The tower features spacious patient suites with private bathrooms so parents can stay overnight.
“Our average NICU length-of-stay is one month,” says Wolfson Children’s Hospital President Michael D. Aubin. “That helped drive our decision to build this new tower the way we did.”
Patient suites in the tower also accommodate ever-evolving health care equipment and technologies, with longevity in mind.
“We anticipate using this building for at least half a century, and beyond,” Aubin says. “So, we decided to use the universal design approach, which means that the space around the patient is large enough to accommodate any age in the future.”
Designers created full-sized mockups of the new NICU and PICU rooms, allowing nurses and other caregivers to make suggestions, plan workflows and apply scenario-planning to ensure that space was configured and proportioned for future uses.
“One of the watchwords for this project was ‘intentionality,’” says Frank Brooks, the principal at architectural firm FreemanWhite, a Haskell Company, and the person in charge of the project from inception through construction.
“Going from working in close quarters in an open unit to individual rooms was a cultural change, and we were very intentional in helping the staff figure out how to work in a completely new environment,” Brooks says.
Light and sound were among the crucial elements considered. Decibel levels of mechanical systems and even human conversation were lowered through design and materials, including insulated glass and specialized room shades, in order to help reduce sound transmission and stress on infants’ delicate hearing.

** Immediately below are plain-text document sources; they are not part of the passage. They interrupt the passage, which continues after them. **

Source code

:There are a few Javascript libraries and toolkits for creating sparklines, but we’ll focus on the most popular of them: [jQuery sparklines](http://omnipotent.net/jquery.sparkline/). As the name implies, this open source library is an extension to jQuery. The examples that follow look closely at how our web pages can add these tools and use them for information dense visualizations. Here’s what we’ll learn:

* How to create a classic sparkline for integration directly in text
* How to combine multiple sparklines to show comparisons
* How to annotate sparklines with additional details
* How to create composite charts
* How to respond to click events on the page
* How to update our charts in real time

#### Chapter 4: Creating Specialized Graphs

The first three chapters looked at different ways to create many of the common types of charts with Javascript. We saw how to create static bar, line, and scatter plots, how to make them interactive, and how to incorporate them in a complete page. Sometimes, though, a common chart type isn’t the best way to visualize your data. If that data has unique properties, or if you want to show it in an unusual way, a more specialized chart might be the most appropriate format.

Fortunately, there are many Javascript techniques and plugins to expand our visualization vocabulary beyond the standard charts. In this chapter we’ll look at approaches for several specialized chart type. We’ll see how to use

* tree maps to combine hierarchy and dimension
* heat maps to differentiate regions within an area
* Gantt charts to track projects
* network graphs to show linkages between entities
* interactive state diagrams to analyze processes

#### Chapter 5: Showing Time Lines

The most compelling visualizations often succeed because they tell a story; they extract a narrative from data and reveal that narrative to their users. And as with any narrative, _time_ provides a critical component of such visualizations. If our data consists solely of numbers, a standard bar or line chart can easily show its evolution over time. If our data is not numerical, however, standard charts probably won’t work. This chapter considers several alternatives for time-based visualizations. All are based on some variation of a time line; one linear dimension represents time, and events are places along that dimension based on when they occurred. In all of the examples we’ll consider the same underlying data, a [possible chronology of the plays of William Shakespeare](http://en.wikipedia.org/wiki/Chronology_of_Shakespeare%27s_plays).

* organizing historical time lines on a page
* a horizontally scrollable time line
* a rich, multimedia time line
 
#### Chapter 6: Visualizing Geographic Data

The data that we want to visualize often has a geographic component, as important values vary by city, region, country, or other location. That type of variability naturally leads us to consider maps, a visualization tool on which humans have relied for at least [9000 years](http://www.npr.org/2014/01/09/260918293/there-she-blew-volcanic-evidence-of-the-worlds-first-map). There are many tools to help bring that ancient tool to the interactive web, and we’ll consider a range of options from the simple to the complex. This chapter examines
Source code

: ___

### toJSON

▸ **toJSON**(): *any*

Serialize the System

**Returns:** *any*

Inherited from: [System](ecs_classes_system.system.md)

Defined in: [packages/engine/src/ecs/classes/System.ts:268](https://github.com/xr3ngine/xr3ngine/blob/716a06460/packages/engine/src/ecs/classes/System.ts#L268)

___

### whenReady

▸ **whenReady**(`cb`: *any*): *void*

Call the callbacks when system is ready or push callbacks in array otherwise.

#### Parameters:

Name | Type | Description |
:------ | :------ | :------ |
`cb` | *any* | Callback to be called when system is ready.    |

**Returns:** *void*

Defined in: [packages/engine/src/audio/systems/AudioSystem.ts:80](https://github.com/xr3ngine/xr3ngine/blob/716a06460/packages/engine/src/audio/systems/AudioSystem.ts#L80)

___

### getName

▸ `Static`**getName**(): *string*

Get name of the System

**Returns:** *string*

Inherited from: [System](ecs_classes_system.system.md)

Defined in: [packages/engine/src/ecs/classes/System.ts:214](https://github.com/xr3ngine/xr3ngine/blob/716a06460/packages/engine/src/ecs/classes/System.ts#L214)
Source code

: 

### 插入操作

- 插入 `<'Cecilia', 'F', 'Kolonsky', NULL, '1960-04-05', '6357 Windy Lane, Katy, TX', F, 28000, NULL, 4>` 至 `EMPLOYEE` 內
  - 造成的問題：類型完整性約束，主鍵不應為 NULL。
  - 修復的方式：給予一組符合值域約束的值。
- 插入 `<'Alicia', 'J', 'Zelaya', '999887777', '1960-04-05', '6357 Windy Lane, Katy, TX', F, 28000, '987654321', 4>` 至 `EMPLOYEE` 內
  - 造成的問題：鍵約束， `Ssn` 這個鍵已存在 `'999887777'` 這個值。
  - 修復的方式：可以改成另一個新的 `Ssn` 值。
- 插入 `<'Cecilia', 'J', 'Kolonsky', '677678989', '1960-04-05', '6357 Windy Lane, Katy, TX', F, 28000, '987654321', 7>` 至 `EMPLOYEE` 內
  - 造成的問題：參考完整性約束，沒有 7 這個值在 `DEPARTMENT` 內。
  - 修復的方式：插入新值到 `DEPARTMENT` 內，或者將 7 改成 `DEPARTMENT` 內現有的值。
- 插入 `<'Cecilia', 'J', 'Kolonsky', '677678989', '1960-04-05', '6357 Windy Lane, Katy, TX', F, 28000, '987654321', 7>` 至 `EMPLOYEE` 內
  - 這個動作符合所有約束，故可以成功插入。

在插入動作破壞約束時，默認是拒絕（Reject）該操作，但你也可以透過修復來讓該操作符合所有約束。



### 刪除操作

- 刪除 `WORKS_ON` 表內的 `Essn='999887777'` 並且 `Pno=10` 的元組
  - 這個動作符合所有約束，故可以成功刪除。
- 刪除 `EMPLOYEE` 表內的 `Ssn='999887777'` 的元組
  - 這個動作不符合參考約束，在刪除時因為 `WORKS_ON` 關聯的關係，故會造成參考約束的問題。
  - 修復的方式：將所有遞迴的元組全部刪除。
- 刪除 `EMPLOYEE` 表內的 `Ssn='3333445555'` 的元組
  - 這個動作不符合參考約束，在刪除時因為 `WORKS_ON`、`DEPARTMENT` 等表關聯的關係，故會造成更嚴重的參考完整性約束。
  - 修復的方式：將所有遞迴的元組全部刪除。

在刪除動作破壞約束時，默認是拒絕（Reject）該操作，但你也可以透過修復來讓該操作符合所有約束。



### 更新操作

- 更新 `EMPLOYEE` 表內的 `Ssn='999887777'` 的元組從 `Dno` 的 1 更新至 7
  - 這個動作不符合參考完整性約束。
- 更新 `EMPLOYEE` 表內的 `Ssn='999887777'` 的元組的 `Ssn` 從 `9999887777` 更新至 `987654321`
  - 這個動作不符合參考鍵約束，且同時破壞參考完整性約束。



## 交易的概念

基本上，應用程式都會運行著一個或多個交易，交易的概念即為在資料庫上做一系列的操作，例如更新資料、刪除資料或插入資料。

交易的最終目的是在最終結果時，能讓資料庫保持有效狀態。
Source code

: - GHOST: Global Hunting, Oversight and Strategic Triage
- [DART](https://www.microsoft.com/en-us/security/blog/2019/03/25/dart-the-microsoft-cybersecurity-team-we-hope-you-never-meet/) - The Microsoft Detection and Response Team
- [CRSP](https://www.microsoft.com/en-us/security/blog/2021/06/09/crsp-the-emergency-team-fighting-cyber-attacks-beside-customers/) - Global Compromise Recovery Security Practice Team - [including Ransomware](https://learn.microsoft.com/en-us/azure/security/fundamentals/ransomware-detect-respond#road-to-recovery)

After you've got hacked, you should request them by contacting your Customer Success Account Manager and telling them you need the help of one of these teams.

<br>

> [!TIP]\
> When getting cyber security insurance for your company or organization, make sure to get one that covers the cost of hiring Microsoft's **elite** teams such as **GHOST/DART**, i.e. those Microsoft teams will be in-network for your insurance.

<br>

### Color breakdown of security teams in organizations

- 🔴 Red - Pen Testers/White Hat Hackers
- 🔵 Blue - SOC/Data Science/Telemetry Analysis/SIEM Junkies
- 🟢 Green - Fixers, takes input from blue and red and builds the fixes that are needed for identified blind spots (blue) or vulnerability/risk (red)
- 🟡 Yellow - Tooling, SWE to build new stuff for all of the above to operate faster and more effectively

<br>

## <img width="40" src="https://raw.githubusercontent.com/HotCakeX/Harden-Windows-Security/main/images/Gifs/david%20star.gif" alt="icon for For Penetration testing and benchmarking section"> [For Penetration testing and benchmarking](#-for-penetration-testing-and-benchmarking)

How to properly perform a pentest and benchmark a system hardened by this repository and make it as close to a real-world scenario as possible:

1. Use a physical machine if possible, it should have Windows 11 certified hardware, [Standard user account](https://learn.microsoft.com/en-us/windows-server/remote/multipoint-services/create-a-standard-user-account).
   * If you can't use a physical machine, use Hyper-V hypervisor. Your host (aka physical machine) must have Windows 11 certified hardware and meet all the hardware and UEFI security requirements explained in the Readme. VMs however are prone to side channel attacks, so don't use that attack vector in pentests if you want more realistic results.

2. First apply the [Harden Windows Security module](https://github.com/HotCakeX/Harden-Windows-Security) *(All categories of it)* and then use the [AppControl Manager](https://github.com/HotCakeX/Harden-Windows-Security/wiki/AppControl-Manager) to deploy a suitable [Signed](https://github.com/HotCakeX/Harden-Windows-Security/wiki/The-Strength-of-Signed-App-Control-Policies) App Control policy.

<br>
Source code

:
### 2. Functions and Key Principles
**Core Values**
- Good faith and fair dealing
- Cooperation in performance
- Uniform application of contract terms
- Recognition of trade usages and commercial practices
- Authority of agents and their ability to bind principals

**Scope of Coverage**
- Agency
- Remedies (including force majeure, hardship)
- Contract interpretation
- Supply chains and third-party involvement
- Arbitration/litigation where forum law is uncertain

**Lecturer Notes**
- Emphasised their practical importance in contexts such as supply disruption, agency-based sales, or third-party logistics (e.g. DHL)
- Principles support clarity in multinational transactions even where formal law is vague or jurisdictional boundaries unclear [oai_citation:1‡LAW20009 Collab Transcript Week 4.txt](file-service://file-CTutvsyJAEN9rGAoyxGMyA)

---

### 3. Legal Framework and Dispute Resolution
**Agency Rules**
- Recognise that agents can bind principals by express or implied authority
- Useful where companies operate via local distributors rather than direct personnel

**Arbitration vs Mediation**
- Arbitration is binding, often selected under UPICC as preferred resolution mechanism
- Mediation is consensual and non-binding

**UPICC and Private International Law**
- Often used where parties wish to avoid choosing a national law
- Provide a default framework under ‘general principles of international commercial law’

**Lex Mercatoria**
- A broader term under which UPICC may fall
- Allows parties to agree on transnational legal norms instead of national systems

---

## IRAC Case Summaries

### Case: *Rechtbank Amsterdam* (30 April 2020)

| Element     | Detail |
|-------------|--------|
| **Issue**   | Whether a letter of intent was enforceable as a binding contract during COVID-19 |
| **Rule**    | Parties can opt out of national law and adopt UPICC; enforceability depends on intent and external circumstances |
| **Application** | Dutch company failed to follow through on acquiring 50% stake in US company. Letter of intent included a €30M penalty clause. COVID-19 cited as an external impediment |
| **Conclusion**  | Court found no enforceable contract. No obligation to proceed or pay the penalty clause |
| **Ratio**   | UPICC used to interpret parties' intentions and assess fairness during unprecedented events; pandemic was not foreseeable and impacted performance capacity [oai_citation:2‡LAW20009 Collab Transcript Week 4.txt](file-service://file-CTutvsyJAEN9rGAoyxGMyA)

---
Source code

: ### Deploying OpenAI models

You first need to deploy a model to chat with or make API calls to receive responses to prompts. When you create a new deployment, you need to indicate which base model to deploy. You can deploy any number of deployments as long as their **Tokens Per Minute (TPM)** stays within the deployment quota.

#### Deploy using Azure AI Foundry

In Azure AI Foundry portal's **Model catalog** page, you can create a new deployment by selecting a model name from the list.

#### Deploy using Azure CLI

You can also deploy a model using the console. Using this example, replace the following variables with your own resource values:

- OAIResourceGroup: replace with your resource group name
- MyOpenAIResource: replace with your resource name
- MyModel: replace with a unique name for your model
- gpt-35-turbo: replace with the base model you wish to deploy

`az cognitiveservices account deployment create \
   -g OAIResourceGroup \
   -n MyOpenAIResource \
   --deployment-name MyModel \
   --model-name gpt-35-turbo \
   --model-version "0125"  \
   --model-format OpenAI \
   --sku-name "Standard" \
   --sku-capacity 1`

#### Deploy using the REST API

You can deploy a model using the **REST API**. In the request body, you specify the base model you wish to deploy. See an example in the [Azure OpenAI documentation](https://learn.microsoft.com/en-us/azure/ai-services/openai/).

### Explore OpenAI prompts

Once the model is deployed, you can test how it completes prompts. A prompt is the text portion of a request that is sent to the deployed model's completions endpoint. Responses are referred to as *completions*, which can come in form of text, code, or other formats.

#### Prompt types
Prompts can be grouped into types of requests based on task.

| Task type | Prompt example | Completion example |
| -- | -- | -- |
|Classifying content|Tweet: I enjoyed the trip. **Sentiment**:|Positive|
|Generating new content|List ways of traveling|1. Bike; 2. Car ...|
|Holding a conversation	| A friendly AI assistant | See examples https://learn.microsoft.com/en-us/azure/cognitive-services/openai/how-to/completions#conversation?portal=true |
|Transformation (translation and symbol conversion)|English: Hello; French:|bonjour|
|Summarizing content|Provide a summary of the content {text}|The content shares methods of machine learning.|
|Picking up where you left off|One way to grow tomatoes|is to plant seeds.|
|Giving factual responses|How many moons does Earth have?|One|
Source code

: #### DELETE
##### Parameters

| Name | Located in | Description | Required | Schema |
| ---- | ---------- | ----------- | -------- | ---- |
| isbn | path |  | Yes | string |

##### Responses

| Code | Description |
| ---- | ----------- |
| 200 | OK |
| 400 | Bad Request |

The area was severely impacted by Hurricanes Irma and Matthew, so flood risk was a challenge. The Tower is five and a half feet higher than older campus buildings but matches the elevations of the newer Baptist Medical and Wolfson Children’s Hospital and Baptist Medical facilities, easing movement across the main campus while lessening potential flood disruption.
State-of-the-art technology includes the first-ever Phillips Predictive Analytics System in all 127 new patient suites. This first-of-its-kind platform will use machine learning (artificial intelligence) to gather and display data from multiple sources — from vitals to lab and imaging results — on a screen attached to every NICU bed. Based on specific patient parameters, the touch screen will use yellow, red and green indicators to help neonatologists and other clinicians predict trends that could indicate an adverse event, such as respiratory failure or stroke.
“Through the use of predictive analytics, clinical teams will be able to identify trends early-on and respond proactively,” Aubin says.
The Embrace Neonatal MRI, a self-shielding scanner designed for neuroimaging of the smallest and most vulnerable newborns, keeps babies warm during the scan and allows parents to remain nearby. It is the first such system in place in Florida, and only one of four in the world.